Auch Walters weitere Aussage ist irreal: „Fest steht doch, dass schon heute die überwiegende
Mehrheit der Bestimmungen, Regeln, Gesetze und Vorschriften, die unser Leben bestimmen von
EU-Institutionen vorgegeben werden.“ Wurde Hartz IV samt den jüngsten Kürzungen von Brüssel
beschlossen? Der BW-Einsatz in Afghanistan vom Europäischen Parlament? Die
Gesundheitsreform? Das milliardenschwere Banken- und Profitrettungspaket für HRE, WestLB,
Commerzbank und Konsorten? Die Rente mit 67? Das Atommoratorium und der Atomausstieg bis
2022? Nein, natürlich nicht, und die EU hätte das auch weder gedurft noch gekonnt. Mal
andersrum: Ich versuche mir gerade vorzustellen, die EU wollte – in Verarbeitung der jüngsten
japanischen Nuklearkatastrophe – Frankreich (über 82% Atomstromanteil) die Abschaltung seiner
Atomkraftwerke vorschreiben. Grotesk, nicht wahr?
Die Europäischen Bürgerinitiative, eine Alibi-Veranstaltung
Auch das Instrument der Europäischen Bürgerinitiative (ab April 2012 in Kraft) ist eine reine
Alibiveranstaltung. Die Voraussetzungen erscheinen erstmal recht überschaubar: 1 Mio Stimmen,
anteilig aus mindestens 7 Mitgliedsländern. Für die BRD wären das knapp 75.000 Unterschriften,
die sogar online abgegeben werden können. Sind die da, führt die Europäische Kommission zu
dem Begehren (dessen sachliche Zulässigkeit vorausgesetzt) eine Anhörung durch. Nein, wer jetzt
gedacht hätte, das Europaparlament wäre hierfür zuständig (hier irren auch Wera und Patrik), liegt
falsch: Es hat hier nichts zu sagen!

(Datensatzeinträge)
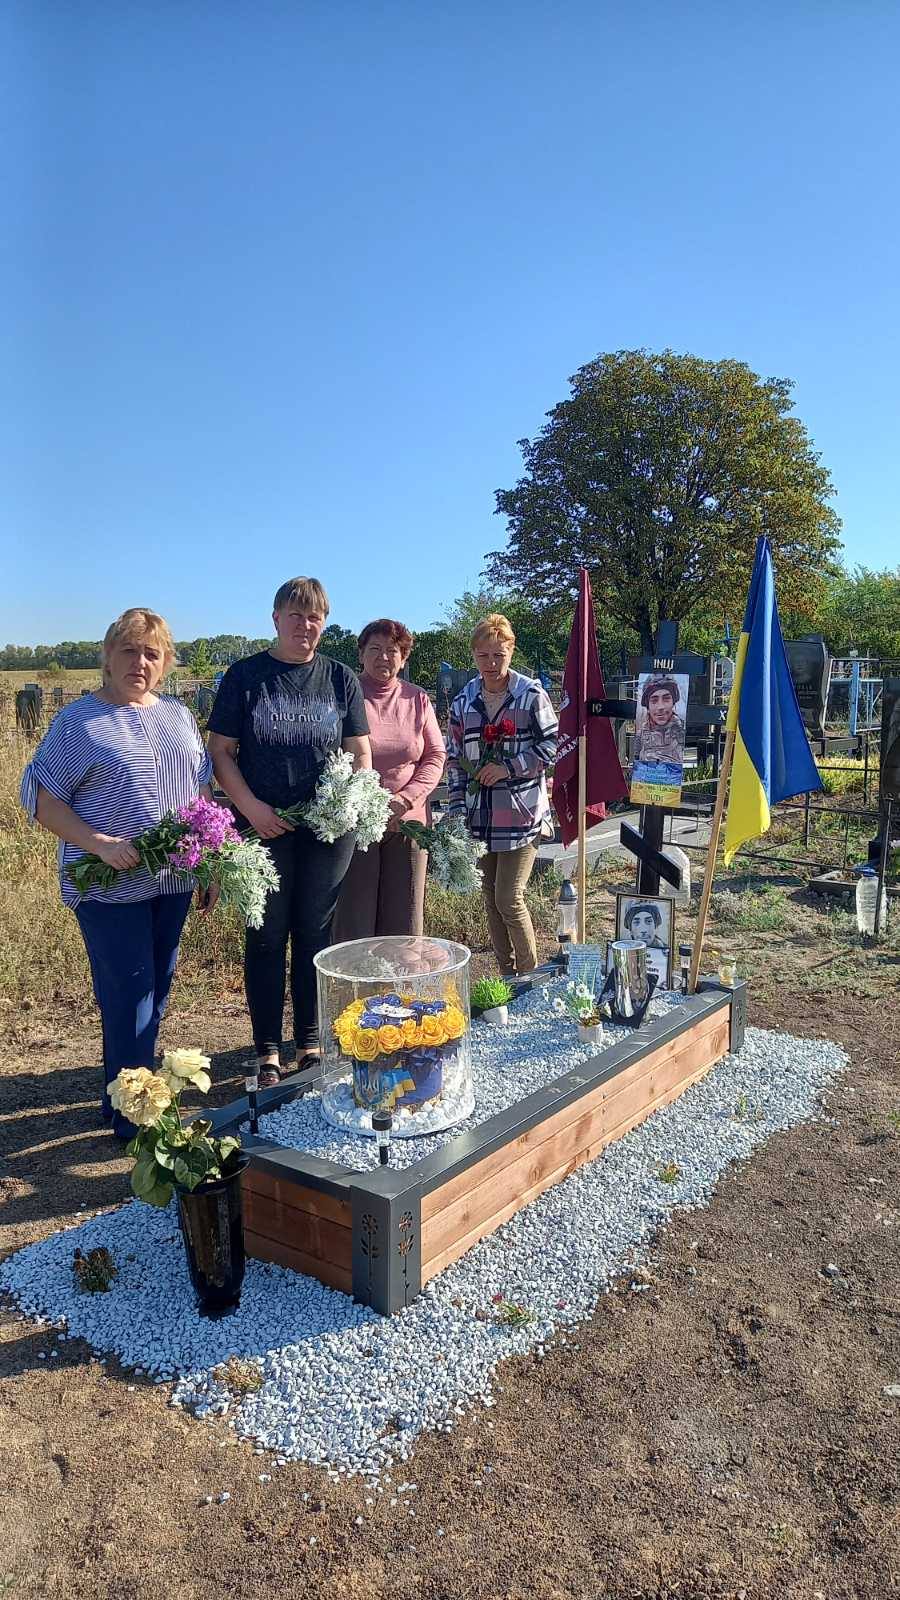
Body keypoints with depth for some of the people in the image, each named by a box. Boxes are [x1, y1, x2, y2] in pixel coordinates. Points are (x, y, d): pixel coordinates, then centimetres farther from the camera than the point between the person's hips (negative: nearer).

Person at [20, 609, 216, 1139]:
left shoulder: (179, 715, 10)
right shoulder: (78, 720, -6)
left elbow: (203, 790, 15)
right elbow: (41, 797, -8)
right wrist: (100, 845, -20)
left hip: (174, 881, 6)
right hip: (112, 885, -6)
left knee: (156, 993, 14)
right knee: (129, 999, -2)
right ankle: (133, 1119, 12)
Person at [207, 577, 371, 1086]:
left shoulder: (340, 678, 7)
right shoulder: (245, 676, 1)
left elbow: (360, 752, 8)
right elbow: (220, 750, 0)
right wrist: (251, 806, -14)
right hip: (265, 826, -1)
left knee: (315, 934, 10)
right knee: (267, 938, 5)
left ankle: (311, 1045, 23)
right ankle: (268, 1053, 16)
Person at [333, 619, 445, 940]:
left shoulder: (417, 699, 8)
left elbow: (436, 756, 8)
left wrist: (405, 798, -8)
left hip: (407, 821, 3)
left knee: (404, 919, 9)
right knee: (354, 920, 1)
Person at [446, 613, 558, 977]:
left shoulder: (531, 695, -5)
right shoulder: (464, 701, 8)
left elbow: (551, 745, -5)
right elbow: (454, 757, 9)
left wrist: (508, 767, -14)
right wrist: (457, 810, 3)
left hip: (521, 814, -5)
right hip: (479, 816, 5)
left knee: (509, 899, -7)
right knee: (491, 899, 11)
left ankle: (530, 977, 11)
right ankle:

▶ ANFORDERUNG 1:
Beantworte anhand des Textes über die EU:
(a) Wie hoch ist der Atomstromanteil Frankreichs?
(b) Ab wann ist die Europäische Bürgerinitiative in Kraft?
(c) Wie viele Unterschriften wären für die BRD nötig?
▶ ANFORDERUNG 2: Gib einen Abschnitt aus dem Text über die EU wortgetreu wieder. Setze bei den Worten „Die Europäischen Bürgerinitiative, eine“ ein und ende nach „nichts zu sagen!“.

▶ ANTWORT ZUR AUFGABE 1:
(a) Über 82 %.
(b) Ab April 2012.
(c) Knapp 75.000.

▶ ANTWORT ZUR AUFGABE 2:
Die Europäischen Bürgerinitiative, eine Alibi-Veranstaltung
Auch das Instrument der Europäischen Bürgerinitiative (ab April 2012 in Kraft) ist eine reine
Alibiveranstaltung. Die Voraussetzungen erscheinen erstmal recht überschaubar: 1 Mio Stimmen,
anteilig aus mindestens 7 Mitgliedsländern. Für die BRD wären das knapp 75.000 Unterschriften,
die sogar online abgegeben werden können. Sind die da, führt die Europäische Kommission zu
dem Begehren (dessen sachliche Zulässigkeit vorausgesetzt) eine Anhörung durch. Nein, wer jetzt
gedacht hätte, das Europaparlament wäre hierfür zuständig (hier irren auch Wera und Patrik), liegt
falsch: Es hat hier nichts zu sagen!